Anılan Anlaşma kuralları uyarınca, her iki ülkede geçen hizmetlerin birleştirilerek aylık bağlanması durumunda; yetkili sigorta mercinin ilk olarak her iki akit mevzuatına göre geçen sigortalılık sürelerinin münhasıran kendi mevzuatına göre geçmiş olsaydı müstehak olunacak yardım miktarını hesaplaması daha sonra da hesaplanan meblağın ilgiliye ödenecek bölümünün, kendi mevzuatına göre dikkate alınacak sigortalılık süreleri ile her iki akit taraf mevzuatına göre geçen sigortalılık süreleri arasındaki orana uygun olarak hesaplanması gerekmektedir.
5434 sayılı Türkiye Cumhuriyeti Emekli Sandığı Hakkında Kanun’un Ek 19. maddesinde de, ” Bu Kanuna göre bağlanacak emekli, adi malûllük ve vazife malûllüğü aylıklarının alt sınırı, bu Kanuna bağlı gösterge tablosunun 14. derecesinin 2. kademesi üzerinden 30 fiili hizmet yılı için hesaplanacak emekli aylığıdır. Dul ve yetimlere ödenecek aylıklar, bu maddenin birinci fıkrasına göre hesaplanan alt sınır aylığının; (a) Dul ve yetim sayısı 3 ve daha fazla ise tamamından, (b) Dul ve yetim sayısı 2 kişi ise %90’ından, (c) Dul ve yetim sayısı 1 kişi ise %80’inden, az olamaz. Vazife malûlü erlerle, bunların dul ve yetimleri hakkında da yukarıdaki hükümler uygulanır. Harp malullüğü zammı ayrıca nazara alınır. (Ek fıkra: 21/4/2005 – 5335/3 md.) Ülkemiz ile diğer ülkeler arasında yapılan sosyal güvenlik anlaşmaları gereğince bağlanan kısmî aylıklar için bu madde hükümleri uygulanmaz.” denilmek suretiyle anılan Kanun kapsamında bağlanacak aylıkların alt sınırı belirlenmiştir.
Görüleceği üzere, 5434 sayılı Kanunun Ek 19. maddesi uyarınca, bu Kanun kapsamında bağlanacak aylıkların alt sınırı hizmet süresinden bağımsız olarak belirlenmiş olup, Kanun kapsamındaki kişilere aylık yönünden sağlanan sosyal güvencenin alt sınırını oluşturmaktadır. Anılan kurala 5335 sayılı Kanunla 2005 yılında eklenen fıkra ile bu sınırın Ülkemiz ile diğer ülkeler arasında yapılan sosyal güvenlik anlaşmaları gereğince bağlanan kısmî aylıklar için uygulanmayacağı düzenlenmiştir.

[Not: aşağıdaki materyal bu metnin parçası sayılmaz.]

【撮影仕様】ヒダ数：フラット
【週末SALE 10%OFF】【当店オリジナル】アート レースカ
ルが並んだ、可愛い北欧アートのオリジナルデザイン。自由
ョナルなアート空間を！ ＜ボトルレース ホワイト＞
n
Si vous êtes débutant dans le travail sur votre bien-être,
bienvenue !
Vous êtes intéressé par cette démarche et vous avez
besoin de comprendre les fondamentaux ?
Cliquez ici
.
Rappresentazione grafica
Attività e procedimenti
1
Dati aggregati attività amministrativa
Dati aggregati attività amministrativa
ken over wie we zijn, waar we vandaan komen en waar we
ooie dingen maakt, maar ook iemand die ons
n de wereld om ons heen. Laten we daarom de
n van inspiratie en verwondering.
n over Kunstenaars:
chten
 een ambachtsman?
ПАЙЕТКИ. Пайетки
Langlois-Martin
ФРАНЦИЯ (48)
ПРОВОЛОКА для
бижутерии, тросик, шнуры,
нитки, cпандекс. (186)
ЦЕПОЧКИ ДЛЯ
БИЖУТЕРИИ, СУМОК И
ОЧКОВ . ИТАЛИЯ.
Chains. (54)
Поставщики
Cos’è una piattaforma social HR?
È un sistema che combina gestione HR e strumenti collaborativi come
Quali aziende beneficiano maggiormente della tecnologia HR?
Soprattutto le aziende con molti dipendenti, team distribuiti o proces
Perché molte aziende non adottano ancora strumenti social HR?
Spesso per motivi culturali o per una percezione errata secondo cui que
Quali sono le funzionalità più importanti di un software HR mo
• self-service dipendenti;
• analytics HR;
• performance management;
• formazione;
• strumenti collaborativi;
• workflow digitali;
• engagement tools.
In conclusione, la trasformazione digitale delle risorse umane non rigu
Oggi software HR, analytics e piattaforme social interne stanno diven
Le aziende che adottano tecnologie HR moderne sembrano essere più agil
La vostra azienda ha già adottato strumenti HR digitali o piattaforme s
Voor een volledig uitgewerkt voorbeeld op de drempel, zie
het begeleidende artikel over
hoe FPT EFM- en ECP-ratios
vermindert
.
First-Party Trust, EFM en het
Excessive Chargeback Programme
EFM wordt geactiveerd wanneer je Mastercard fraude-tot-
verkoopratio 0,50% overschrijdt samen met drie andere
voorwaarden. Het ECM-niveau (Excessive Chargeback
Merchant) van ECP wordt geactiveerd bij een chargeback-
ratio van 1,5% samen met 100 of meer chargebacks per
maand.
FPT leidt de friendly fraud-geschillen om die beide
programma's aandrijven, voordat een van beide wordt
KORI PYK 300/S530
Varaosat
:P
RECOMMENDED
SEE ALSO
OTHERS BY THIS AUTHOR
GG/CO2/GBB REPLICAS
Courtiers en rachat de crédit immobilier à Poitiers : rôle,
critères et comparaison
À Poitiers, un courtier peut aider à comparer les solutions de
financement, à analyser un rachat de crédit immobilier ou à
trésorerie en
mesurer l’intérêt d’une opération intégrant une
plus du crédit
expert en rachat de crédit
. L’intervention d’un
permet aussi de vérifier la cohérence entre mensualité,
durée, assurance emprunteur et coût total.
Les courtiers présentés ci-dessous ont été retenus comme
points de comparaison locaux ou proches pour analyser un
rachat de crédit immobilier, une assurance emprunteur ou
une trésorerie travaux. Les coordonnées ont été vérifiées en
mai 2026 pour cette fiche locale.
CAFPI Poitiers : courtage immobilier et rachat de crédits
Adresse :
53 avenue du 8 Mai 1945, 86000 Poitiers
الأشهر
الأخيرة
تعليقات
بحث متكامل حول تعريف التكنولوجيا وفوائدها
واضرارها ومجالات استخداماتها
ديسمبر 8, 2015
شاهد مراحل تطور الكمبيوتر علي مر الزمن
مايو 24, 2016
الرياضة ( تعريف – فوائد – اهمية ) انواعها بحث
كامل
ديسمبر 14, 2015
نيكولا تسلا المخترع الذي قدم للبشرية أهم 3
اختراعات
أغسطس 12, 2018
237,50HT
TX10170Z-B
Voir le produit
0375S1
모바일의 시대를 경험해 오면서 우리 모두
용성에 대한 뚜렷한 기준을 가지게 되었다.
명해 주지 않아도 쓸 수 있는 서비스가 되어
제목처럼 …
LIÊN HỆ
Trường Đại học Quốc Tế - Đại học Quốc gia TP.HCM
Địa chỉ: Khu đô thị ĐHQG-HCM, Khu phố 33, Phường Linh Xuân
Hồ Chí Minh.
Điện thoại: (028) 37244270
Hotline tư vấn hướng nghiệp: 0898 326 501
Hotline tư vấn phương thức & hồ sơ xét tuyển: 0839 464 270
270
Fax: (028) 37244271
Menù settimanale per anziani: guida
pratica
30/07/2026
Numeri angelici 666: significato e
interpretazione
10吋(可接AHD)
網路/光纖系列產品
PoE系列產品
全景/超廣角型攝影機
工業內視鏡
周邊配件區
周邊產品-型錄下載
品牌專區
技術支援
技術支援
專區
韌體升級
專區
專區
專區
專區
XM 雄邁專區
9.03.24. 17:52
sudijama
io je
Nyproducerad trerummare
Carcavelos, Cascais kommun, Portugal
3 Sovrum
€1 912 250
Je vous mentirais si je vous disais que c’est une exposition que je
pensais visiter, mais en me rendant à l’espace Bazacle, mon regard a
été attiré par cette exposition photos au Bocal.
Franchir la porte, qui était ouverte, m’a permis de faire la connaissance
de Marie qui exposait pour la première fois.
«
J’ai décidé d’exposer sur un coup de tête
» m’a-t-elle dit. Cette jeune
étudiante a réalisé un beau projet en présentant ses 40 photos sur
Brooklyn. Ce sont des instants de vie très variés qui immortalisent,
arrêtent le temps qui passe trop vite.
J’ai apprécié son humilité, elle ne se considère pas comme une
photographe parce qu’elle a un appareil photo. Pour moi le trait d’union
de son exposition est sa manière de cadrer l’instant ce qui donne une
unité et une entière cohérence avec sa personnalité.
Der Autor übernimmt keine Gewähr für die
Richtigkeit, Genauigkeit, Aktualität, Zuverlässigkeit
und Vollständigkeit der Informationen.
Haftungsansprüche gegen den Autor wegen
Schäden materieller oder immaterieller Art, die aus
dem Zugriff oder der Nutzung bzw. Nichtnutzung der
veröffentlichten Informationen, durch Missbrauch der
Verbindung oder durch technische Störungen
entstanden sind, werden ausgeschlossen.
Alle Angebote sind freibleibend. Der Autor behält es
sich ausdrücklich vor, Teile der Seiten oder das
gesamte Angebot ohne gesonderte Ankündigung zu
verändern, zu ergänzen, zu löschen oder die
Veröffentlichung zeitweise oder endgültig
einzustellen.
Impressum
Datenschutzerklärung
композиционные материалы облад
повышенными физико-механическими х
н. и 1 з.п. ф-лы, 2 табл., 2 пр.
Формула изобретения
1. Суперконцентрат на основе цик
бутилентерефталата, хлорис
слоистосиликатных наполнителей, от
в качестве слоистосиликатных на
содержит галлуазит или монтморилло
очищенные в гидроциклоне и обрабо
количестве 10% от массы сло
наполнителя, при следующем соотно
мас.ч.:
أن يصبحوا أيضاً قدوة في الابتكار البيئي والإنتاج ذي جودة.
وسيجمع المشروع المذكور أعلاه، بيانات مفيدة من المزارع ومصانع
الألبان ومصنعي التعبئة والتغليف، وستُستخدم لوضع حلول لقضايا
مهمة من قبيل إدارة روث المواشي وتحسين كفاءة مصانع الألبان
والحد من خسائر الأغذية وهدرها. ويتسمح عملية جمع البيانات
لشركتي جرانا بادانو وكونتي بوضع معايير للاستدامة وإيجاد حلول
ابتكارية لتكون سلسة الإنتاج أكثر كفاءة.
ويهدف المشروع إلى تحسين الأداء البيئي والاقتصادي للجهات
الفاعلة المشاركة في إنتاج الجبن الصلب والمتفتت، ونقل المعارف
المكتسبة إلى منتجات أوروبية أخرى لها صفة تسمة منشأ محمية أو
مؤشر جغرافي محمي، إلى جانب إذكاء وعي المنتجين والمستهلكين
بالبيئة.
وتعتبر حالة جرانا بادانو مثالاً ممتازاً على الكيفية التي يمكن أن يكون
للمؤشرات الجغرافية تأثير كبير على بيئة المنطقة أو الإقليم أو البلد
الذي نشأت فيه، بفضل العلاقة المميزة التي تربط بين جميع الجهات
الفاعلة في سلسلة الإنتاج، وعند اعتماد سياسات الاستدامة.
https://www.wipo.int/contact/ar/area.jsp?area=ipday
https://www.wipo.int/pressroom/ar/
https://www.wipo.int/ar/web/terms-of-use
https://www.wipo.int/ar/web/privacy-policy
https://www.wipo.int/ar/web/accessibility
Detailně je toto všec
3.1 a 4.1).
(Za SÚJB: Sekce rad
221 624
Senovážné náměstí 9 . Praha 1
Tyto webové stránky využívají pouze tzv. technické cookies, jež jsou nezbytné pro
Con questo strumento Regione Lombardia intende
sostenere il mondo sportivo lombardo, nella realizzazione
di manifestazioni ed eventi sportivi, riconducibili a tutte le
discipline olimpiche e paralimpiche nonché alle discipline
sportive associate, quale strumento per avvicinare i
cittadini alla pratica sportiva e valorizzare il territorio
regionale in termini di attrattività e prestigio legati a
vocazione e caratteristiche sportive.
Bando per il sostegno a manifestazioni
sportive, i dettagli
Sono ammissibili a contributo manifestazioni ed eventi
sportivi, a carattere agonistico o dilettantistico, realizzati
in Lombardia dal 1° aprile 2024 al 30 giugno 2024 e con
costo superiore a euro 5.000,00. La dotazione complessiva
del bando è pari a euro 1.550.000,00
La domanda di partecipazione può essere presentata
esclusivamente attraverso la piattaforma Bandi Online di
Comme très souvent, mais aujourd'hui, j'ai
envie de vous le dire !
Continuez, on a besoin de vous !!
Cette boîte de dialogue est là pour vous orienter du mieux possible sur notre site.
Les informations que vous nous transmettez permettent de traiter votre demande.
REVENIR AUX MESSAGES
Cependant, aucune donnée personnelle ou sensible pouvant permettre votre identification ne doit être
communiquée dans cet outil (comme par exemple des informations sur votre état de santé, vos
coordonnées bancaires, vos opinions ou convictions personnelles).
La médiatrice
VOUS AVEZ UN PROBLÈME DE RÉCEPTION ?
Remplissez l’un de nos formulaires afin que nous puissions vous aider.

Uyuşmazlık, Türkiye ile Avusturya’da geçen hizmetleri birleştirilerek 1.8.1997 tarihinde Emekli Sandığı tarafından aylık bağlanan davacıya 5434 sayılı Yasa’nın Ek 19. maddesinde öngörülen kural uyarınca alt sınır aylığı bağlanmasının hatalı olduğu ileri sürülerek geriye dönük borç çıkartılmasından kaynaklanmıştır.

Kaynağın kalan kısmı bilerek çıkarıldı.